A next generation ULP Geforce with unified shader architecture and up to 64 CUDA "cores" (clocked at ~ 500MHz) would have up to ~ 8x more peak pixel shader performance relative to ULP Geforce in Tegra 3 (based on having a maximum of 64 pixel shader units on Tegra 4 vs. 8 pixel shader units on Tegra 3).
Well I figured how you came to that assumption, I just wanted you to confirm it. So given that awkward speculative math it'll have according to it either 7 or 9 TMUs.
That's an exact 3.2x increase in pixel shader performance.The ULP Geforce in Tegra 3 has ~ 3-3.5x more peak pixel shader performance relative to ULP Geforce in Tegra 2 (based on having 2x more pixel shader units and ~ 66% higher clock speed on Tegra 3 vs. Tegra 2),
Does it? The fastest T3 device with quite a bit higher bandwidth than typical T3 based devices gives an offscreen result of almost 568MTexels/s while the fastest Tegra2 device from the Kishonti database itself gives 220MTexels/s, which gives a 2.58x difference, whereby if you use a TF300 as a reference the difference shrinks to 2.3x. I'd rather say that both Tegra2 as Tegra3 SoCs have the same amount of TMUs with different frequencies and higher bandwidth on T3 allowing higher fillrate efficiency....and that performance delta seems to be reasonably well reflected in the GLBenchmark Fill Test results.
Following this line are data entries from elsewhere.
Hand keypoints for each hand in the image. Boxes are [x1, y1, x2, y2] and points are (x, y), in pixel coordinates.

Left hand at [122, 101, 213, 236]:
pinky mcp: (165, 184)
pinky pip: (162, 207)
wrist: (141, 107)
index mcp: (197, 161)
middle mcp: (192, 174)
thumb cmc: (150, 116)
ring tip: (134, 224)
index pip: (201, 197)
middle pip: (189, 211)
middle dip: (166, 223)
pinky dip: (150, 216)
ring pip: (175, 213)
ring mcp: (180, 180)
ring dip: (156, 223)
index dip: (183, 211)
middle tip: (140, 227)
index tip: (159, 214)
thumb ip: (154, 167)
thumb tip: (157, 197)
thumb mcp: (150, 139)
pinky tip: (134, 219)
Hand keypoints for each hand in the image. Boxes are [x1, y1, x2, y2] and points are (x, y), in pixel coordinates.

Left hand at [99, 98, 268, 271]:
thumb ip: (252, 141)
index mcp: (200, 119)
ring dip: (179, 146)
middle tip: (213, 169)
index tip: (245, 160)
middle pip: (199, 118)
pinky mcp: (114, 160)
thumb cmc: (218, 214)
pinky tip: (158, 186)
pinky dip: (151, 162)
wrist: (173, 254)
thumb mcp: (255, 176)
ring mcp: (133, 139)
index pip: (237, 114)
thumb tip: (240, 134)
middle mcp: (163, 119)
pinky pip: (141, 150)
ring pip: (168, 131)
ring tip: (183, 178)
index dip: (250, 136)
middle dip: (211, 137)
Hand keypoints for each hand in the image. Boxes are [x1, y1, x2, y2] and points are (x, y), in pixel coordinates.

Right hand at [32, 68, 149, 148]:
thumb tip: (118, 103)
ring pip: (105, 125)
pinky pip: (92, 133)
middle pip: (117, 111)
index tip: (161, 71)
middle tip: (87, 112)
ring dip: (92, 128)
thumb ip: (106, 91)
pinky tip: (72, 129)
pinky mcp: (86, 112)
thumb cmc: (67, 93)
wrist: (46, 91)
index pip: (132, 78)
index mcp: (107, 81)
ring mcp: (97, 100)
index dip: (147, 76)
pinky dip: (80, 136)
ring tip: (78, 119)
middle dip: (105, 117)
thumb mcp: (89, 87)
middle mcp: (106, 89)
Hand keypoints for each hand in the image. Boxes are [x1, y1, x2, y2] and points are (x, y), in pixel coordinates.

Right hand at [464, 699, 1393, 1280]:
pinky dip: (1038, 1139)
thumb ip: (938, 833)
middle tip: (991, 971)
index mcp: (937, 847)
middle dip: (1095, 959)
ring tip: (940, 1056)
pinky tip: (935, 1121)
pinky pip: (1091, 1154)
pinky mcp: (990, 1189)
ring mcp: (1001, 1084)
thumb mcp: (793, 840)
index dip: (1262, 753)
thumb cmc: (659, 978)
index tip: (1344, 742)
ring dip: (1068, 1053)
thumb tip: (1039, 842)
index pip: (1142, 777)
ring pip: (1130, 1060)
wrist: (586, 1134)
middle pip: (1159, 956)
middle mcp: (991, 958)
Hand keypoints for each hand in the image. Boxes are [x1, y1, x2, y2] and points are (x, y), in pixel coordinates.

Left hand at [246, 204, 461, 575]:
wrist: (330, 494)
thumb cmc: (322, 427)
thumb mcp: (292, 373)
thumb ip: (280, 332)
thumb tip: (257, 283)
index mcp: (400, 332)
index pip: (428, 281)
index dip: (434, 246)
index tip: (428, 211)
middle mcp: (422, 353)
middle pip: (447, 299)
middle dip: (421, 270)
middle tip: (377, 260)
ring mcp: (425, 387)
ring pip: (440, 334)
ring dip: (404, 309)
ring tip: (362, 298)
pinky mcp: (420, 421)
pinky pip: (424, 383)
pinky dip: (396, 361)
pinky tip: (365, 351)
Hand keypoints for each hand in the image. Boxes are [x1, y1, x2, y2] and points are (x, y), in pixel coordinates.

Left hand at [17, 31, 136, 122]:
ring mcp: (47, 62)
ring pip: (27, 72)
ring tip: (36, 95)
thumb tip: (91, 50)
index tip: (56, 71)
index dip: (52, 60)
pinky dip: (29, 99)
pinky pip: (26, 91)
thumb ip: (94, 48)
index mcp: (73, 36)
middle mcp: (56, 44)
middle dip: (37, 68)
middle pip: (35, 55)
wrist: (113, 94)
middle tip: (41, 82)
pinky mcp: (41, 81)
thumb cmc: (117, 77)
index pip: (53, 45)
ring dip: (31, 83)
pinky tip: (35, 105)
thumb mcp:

If yes it breaks your theory quite quickly since there are 2 vs. 1 Vec4 PS ALU between T3 and T2. On top of that I can't know for sure, but I'd be willing to believe that texturing is decoupled from ALUs on ULP GFs (unlike NV3x/NV4x desktop trends), albeit you'll see it on a ARM Mali of the current generation and Lord knows which else architecture.
Wayne in all likeliness will have a revamped GPU architecture, for which I expect a departure from vector ALUs (pretty much for every SFF next generation GPU); else it could very well be SIMD8 or SIMD16, where nothing speaks against the notion that two SIMD8 could share a texture block. For the very least of major changes these are going to be with utmost certainty USC ALUs so it's more like "12SPs" on the T3 ULP GF in total, where a 5x times increase in TMU count is equally senseless.
Floating point performance will explode with the next generation GPUs; fillrates rather not. By the way it didn't ever strike you that despite NV's sw/compiler efficiency 64 GFLOPs of maximum theoretical floating point power are rather pitiful for a design that aims to reach up to clamshells?So just to reiterate, I was looking at the performance delta between Tegra 2 and Tegra 3 on GLBenchmark Fill Test to extrapolate results for Tegra 4.